▸ **EXTRACTED TEXT**
Inorganic Nanotube - Properties and Potential Applications

Properties and Potential Applications

Inorganic nanotubes are an alternative material to better-explored carbon nanotubes, showing advantages such as easy synthetic access and high crystallinity, good uniformity and dispersion, predefined electrical conductivity depending on the composition of the starting material and needle-like morphology, good adhesion to a number of polymers and high impact-resistance. They are therefore promising candidates as fillers for polymer composites with enhanced thermal, mechanical, and electrical properties. Target applications for this kind of composites are materials for heat management, electrostatic dissipaters, wear protection materials, photovoltaic elements, etc. Inorganic nanotubes are heavier than carbon nanotubes and not as strong under tensile stress, but they are particularly strong under compression, leading to potential applications in impact-resistant applications such as bulletproof vests.

The mechanical strength of cellulose fibers can be increased by an order of magnitude by adding only 0.1 wt% of TMCH nanotubes, and measurements of electrical conductivity of polycaprolactone doped with TMCH nanotubes revealed a percolative behavior with an extremely low percolation threshold. The addition of WS2 nanotubes to epoxy resin improved adhesion, fracture toughness and strain energy release rate. The wear of the nanotubes-reinforced epoxy was eight times lower than that of pure epoxy. WS2 nanotubes were also embedded into a poly(methyl methacrylate) (PMMA) nanofiber matrix via electrospinning. The nanotubes were well dispersed and aligned along fiber axis. The enhanced stiffness and toughness of PMMA fiber meshes by means of inorganic nanotubes addition may have potential applications as impact-absorbing materials.

▸ **WHAT TO DO**
**1.** Reproduce word for word the part of the inorganic nanotubes text starting at "The mechanical strength" and ending at "as impact-absorbing materials.".
**2.** Extend the inorganic nanotubes text from its last sentence onward.

▸ **INPUT DATA**
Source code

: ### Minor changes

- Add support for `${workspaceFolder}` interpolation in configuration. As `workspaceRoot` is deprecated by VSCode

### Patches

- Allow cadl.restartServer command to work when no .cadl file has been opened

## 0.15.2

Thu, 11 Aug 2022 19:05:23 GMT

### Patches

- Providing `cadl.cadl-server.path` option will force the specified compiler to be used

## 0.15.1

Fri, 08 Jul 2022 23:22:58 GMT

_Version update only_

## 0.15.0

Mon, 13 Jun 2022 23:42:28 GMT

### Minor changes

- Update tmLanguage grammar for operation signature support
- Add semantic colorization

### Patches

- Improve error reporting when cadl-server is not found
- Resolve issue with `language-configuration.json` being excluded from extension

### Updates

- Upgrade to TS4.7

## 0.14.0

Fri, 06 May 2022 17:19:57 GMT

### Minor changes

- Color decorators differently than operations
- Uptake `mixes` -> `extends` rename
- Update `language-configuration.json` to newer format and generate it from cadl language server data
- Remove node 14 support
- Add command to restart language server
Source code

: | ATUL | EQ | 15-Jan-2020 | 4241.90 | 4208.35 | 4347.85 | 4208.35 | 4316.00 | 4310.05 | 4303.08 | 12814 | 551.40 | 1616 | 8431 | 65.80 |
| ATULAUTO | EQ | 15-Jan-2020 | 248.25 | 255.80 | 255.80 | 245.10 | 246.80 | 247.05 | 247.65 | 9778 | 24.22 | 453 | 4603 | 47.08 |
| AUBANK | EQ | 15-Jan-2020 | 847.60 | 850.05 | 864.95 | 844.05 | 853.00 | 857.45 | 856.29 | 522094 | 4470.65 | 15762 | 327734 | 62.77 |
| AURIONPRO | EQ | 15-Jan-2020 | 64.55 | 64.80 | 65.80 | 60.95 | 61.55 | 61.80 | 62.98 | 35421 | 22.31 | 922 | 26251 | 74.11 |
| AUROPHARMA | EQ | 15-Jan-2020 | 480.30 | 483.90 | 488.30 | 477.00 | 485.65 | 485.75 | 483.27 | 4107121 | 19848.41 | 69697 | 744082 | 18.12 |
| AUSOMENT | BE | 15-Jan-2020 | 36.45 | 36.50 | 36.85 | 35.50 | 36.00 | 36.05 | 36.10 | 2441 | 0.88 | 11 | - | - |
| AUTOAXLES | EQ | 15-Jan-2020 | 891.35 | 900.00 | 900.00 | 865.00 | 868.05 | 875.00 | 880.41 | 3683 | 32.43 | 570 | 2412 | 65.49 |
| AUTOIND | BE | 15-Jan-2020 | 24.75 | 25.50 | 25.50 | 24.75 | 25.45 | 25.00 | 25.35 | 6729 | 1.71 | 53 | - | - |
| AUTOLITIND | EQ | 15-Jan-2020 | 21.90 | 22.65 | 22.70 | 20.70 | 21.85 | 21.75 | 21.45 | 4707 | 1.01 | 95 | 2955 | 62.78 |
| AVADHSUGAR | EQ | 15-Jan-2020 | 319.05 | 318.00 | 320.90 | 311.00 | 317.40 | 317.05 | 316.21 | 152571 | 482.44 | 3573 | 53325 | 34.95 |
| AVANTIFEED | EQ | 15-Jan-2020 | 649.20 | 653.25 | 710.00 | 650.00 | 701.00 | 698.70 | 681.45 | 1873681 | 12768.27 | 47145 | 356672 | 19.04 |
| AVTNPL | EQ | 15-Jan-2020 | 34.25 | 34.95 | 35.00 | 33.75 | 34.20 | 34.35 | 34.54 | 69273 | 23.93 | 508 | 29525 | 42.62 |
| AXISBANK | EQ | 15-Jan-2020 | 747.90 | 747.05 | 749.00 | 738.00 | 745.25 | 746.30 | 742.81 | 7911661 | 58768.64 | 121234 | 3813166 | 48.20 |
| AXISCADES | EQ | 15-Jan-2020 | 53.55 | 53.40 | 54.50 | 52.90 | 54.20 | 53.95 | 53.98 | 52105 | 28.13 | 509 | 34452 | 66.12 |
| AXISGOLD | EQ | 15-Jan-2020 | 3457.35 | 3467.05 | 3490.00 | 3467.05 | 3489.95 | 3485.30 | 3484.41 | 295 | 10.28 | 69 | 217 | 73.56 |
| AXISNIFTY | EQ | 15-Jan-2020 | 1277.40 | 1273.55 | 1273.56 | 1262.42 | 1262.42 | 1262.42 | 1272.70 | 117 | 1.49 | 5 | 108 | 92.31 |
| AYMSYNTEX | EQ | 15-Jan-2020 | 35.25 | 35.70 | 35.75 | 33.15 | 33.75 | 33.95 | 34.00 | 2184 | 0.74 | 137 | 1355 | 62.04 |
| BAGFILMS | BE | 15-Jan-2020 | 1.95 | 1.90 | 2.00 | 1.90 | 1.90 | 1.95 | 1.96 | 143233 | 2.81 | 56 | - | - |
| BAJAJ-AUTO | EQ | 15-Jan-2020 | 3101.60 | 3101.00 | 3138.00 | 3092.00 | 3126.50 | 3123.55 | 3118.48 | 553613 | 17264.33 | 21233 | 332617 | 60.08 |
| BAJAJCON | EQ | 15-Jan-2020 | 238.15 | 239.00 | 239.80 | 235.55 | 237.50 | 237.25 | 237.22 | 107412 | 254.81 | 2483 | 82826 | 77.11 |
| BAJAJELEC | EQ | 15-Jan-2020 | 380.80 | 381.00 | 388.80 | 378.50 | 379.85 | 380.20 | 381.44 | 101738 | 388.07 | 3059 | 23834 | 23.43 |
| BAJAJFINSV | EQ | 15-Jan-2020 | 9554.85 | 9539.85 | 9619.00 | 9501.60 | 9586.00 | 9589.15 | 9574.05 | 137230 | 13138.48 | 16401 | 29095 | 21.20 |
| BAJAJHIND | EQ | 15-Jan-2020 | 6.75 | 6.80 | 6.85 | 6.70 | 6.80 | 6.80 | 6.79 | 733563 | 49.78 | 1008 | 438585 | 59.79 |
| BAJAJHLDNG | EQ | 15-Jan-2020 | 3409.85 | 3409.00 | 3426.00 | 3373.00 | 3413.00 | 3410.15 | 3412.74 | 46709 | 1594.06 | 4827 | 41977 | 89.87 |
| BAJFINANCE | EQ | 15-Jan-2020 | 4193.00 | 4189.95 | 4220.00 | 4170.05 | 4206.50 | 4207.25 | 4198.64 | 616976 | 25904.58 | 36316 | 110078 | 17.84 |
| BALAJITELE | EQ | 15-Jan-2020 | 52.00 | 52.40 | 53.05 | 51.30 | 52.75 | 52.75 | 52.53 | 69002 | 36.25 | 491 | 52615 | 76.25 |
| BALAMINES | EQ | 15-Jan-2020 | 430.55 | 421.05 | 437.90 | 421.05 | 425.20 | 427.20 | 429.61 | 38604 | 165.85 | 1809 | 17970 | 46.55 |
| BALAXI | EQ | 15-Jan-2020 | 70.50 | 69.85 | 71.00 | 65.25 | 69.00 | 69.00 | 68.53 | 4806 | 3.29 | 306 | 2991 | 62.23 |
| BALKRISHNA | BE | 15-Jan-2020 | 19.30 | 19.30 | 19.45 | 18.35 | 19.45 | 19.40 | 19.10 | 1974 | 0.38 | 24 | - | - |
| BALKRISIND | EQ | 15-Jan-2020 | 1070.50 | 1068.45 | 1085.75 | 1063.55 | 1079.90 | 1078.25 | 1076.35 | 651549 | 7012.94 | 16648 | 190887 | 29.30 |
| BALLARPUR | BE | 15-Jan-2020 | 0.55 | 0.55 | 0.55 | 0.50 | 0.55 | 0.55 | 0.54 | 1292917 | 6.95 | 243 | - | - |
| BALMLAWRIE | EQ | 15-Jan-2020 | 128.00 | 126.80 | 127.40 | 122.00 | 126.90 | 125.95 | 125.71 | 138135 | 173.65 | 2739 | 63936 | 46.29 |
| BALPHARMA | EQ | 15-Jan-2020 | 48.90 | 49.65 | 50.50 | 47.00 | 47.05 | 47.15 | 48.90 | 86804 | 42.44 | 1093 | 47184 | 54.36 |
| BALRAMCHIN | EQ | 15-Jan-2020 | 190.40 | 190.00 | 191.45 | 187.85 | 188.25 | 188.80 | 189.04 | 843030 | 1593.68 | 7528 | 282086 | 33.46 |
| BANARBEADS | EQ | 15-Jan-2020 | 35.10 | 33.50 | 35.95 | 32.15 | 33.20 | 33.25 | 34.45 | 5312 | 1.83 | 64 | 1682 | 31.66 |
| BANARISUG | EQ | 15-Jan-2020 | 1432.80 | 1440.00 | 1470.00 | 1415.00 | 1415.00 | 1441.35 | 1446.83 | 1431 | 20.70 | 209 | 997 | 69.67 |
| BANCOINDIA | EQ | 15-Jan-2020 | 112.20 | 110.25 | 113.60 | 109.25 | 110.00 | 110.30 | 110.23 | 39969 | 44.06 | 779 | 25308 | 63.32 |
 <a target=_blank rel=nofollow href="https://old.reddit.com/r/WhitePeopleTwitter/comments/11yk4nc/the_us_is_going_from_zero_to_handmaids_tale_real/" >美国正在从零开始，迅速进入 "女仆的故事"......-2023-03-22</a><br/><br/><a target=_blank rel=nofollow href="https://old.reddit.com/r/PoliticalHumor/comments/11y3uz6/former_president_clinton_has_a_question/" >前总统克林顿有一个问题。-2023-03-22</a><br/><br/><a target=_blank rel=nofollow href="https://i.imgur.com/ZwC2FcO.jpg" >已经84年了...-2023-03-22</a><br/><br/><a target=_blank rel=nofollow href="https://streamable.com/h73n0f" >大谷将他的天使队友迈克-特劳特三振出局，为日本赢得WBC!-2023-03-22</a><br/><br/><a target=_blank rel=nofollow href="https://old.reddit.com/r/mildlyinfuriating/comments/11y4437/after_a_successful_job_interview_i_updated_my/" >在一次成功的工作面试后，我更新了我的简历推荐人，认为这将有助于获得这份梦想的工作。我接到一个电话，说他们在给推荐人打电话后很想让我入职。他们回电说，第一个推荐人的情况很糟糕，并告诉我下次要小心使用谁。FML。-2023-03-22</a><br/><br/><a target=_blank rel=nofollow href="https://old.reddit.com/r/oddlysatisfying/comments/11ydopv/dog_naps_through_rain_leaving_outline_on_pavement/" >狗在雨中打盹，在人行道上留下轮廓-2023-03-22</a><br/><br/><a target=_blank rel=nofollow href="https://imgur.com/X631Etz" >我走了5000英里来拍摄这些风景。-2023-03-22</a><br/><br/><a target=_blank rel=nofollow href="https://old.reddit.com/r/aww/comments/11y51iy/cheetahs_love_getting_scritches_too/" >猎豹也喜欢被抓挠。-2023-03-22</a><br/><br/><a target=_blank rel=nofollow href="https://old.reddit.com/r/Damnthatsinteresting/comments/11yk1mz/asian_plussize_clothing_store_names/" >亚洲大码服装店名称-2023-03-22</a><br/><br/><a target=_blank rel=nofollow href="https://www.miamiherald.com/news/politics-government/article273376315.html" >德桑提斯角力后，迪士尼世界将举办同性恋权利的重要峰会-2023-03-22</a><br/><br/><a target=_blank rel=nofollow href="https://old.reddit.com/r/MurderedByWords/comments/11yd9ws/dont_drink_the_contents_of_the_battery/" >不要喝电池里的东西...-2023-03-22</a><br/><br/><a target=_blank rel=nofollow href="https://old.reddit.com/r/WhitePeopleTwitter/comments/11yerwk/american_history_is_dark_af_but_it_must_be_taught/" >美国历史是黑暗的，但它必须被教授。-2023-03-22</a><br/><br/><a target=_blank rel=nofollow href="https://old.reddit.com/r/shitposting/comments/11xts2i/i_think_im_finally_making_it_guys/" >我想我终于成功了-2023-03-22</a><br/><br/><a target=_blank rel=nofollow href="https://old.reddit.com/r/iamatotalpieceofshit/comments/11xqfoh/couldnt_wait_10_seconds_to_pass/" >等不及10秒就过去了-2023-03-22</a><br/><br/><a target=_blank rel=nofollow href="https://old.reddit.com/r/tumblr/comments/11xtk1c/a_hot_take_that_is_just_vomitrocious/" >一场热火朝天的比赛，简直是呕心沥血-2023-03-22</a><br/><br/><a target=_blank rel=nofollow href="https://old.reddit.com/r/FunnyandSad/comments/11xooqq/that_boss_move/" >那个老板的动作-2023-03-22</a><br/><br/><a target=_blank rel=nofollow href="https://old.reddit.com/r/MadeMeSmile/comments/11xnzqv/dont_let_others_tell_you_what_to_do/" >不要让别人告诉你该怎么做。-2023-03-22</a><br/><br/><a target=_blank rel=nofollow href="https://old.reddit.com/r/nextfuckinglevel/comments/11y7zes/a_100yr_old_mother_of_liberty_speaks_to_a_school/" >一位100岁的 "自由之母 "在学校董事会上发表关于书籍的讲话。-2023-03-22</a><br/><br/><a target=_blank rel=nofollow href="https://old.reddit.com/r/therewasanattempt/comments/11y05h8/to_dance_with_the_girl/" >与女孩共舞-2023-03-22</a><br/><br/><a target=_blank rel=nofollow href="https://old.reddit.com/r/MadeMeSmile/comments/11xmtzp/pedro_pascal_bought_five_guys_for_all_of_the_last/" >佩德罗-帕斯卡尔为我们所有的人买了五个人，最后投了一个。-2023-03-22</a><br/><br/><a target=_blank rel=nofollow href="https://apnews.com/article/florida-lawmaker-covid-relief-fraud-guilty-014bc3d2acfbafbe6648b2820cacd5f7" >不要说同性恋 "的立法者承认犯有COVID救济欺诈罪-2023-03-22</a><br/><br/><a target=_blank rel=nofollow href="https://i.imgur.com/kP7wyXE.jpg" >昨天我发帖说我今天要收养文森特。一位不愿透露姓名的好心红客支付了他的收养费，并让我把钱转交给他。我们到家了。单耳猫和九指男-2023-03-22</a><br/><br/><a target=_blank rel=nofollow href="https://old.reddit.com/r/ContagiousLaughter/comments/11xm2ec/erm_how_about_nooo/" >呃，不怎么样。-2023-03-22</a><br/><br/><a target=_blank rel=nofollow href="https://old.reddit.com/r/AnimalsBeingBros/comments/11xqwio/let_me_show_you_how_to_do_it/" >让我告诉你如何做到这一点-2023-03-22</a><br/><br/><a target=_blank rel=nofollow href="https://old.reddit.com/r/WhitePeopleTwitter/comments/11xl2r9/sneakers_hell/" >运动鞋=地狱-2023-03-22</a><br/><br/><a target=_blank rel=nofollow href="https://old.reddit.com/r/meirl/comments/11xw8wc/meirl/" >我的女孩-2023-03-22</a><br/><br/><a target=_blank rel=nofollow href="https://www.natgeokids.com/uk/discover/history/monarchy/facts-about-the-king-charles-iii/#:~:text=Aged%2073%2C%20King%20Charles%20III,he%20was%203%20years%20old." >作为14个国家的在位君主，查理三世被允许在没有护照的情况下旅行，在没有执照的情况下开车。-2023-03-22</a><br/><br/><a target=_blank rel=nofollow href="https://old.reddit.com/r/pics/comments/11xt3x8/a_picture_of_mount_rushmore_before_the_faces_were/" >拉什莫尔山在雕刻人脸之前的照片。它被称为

▸ **RESULTS FOR EACH TASK**
**1.**
The mechanical strength of cellulose fibers can be increased by an order of magnitude by adding only 0.1 wt% of TMCH nanotubes, and measurements of electrical conductivity of polycaprolactone doped with TMCH nanotubes revealed a percolative behavior with an extremely low percolation threshold. The addition of WS2 nanotubes to epoxy resin improved adhesion, fracture toughness and strain energy release rate. The wear of the nanotubes-reinforced epoxy was eight times lower than that of pure epoxy. WS2 nanotubes were also embedded into a poly(methyl methacrylate) (PMMA) nanofiber matrix via electrospinning. The nanotubes were well dispersed and aligned along fiber axis. The enhanced stiffness and toughness of PMMA fiber meshes by means of inorganic nanotubes addition may have potential applications as impact-absorbing materials.

**2.**
Optical properties of semiconductor quantum dot-inorganic nanotube hybrids reveal efficient resonant energy transfer from the quantum dot to the inorganic nanotubes upon photoexcitation. Nanodevices based on one-dimensional nanomaterials are thought for next-generation electronic and photoelectronic systems having small size, faster transport speed, higher efficiency and less energy consumption. A high-speed photodetector for visible and near-infrared light based on individual WS2 nanotubes has been prepared in laboratory. Inorganic nanotubes are hollow and can be filled with another material, to preserve or guide it to a desired location or generate new properties in the filler material which is confined within a nanometer-scale diameter. To this goal, inorganic nanotube hybrids were made by filling WS2 nanotubes with molten lead, antimony or bismuth iodide salt by a capillary wetting process, resulting in PbI2@WS2, SbI3@WS2 or BiI3@WS2 core-shell nanotubes.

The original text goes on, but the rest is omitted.